Vervolg de uitspraak van het Hof over de vermogensbelasting vanaf de laatste zin.

Te lezen tekst:
........

5.5. Voor zover wel zou kunnen worden volgehouden dat van vergelijkbare gevallen sprake is, dient te worden geoordeeld dat de uitvoeringsmoeilijkheden van een dergelijke regeling van dien aard zijn, dat de wetgever er in redelijkheid toe heeft kunnen besluiten de wet te laten te luiden zoals hij op dit punt luidt. Te denken valt aan gevallen waarin een vennootschap de aandelen in een andere vennootschap koopt, en de kopende vennootschap het in de koopprijs begrepen bedrag voor goodwill ineens afboekt. Om dezelfde reden is het ook niet aan de rechter om voor de door belanghebbende gesignaleerde knelpunten een voorziening te treffen. Daarbij komt ook als volgende overweging dat naar verwachting de vermogens-belasting per 1 januari 2001 zal worden afgeschaft, zodat aan de gestelde ongelijke behandeling binnen zeer afzienbare tijd een einde zal komen.
5.6. Gelet op het vorenoverwogene komt het Hof tot het oordeel dat het gelijk aan verweerder is. In hetgeen belanghebbende overigens nog heeft aangevoerd heeft het Hof geen aanleiding gevonden andersluidend te oordelen.
6. Proceskosten
Nu belanghebbende in het ongelijk wordt gesteld en zich overigens geen bijzondere omstandigheden hebben voorgedaan, acht het Hof geen termen aanwezig voor een veroordeling van een partij in de proceskosten als bedoeld in artikel 5a van de Wet administratieve rechtspraak belastingzaken.
7. Beslissing
Het Hof verklaart het beroep ongegrond.
De uitspraak is vastgesteld op 3 mei 2000 door mrs. Smit, Van Loon en Meussen, in tegenwoordigheid van mr. Van Berkensteijn als griffier. De beslissing is op dezelfde dag ter openbare zitting uitgesproken.

........

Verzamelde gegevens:

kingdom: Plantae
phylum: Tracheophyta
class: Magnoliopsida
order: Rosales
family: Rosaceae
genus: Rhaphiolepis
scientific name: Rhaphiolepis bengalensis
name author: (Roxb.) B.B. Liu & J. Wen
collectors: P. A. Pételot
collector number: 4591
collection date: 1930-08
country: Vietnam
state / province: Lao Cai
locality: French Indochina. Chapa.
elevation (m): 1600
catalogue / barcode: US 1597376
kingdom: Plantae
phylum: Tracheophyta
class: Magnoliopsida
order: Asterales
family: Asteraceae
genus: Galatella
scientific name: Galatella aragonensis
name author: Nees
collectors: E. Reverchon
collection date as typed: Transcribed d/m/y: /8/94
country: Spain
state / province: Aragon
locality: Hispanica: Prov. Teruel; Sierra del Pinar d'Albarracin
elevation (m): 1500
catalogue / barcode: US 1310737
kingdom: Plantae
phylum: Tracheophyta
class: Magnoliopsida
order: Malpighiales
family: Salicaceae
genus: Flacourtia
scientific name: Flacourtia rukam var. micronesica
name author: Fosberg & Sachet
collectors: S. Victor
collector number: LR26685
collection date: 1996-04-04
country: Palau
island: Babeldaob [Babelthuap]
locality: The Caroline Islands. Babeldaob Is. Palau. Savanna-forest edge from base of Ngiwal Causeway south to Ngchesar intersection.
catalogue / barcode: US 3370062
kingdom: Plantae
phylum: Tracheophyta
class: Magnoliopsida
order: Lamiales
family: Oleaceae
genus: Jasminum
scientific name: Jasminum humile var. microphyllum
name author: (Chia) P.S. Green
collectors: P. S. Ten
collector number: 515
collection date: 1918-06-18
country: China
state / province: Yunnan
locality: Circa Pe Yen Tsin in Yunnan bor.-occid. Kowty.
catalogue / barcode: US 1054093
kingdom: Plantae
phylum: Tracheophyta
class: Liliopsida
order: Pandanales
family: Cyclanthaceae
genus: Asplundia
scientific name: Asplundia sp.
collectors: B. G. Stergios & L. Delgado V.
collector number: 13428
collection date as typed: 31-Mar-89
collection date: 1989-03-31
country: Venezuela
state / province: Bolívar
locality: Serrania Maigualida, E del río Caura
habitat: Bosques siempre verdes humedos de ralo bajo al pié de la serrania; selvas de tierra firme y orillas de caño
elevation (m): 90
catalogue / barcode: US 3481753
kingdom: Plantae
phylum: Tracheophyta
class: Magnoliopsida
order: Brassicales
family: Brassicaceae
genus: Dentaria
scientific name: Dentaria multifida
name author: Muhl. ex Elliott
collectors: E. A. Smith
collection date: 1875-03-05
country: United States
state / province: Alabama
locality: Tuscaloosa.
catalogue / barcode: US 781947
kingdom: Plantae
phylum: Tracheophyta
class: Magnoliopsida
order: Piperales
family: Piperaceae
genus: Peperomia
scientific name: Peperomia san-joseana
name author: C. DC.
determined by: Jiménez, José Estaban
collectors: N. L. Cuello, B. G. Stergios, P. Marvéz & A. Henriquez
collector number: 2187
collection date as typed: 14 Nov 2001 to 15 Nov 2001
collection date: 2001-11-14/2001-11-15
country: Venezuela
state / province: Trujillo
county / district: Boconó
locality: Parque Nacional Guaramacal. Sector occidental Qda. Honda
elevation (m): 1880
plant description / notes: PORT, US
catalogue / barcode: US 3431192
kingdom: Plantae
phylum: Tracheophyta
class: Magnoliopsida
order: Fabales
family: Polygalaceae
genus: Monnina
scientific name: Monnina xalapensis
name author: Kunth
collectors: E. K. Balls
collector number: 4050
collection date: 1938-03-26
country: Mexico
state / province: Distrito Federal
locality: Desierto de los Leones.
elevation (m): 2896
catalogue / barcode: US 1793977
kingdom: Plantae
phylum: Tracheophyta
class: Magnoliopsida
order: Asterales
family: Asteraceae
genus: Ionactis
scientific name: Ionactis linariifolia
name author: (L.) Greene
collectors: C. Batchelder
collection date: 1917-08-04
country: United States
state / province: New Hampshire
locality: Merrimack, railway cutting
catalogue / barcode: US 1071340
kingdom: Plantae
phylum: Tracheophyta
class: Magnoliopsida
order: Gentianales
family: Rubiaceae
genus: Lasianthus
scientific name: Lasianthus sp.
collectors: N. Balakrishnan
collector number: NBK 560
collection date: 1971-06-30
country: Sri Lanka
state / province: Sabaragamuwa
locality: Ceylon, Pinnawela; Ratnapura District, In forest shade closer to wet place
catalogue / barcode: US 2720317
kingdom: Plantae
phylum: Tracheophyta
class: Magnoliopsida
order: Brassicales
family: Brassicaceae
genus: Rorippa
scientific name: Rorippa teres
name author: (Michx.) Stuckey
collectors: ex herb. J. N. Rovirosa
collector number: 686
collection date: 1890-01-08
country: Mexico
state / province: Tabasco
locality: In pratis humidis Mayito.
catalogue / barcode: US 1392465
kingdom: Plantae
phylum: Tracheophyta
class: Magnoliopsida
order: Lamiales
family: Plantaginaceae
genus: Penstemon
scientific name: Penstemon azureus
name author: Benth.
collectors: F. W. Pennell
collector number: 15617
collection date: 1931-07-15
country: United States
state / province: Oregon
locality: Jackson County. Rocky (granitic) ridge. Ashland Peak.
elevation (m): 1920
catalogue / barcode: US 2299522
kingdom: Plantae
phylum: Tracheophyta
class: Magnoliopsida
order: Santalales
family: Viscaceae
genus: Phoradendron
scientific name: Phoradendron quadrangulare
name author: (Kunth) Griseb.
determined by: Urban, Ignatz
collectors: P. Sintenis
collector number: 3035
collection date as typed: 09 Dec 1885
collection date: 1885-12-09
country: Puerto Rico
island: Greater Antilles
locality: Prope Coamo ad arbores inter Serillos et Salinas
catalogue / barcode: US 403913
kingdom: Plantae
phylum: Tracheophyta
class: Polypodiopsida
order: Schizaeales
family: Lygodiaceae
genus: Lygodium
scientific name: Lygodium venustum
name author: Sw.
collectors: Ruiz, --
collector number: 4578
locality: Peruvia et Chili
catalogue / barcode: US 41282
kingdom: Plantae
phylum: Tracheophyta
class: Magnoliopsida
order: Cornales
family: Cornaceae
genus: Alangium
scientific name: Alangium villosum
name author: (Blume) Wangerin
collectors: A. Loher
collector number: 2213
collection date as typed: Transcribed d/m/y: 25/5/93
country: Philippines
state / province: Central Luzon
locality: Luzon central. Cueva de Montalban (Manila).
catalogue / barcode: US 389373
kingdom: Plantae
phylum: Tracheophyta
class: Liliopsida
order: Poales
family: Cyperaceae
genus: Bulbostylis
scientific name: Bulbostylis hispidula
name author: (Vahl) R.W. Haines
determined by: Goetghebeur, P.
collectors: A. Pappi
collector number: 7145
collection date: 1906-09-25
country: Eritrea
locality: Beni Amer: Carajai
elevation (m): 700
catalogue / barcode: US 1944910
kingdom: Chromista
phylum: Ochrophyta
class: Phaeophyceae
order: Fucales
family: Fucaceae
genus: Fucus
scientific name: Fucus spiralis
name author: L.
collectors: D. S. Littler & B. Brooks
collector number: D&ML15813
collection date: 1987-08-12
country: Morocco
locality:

........

Schriftelijk antwoord:
De voorzitter heeft geen bezwaar tegen afgifte door de griffier van een afschrift van de uitspraak in geanonimiseerde vorm.
Tegen deze uitspraak kan binnen zes weken na de verzenddatum van deze uitspraak beroep in cassatie worden ingesteld bij de Hoge Raad der Nederlanden. Daarbij moet het volgende in acht worden genomen:
Het instellen van beroep in cassatie geschiedt door het indienen van een beroepschrift bij dit gerechtshof (zie voor het adres de begeleidende brief).
Bij het beroepschrift wordt een afschrift van de bestreden uitspraak overgelegd.
Het beroepschrift wordt ondertekend en bevat ten minste:
de naam en het adres van de indiener;
de dagtekening;
een omschrijving van de uitspraak waartegen het beroep in cassatie is gericht;
de gronden van het beroep in cassatie.
Voor het instellen van beroep is een griffierecht verschuldigd. Na het instellen van beroep in cassatie ontvangt U een nota griffierecht van de griffier van de Hoge Raad.
In het cassatieberoepschrift kan de Hoge Raad verzocht worden om de wederpartij te veroordelen in de proceskosten.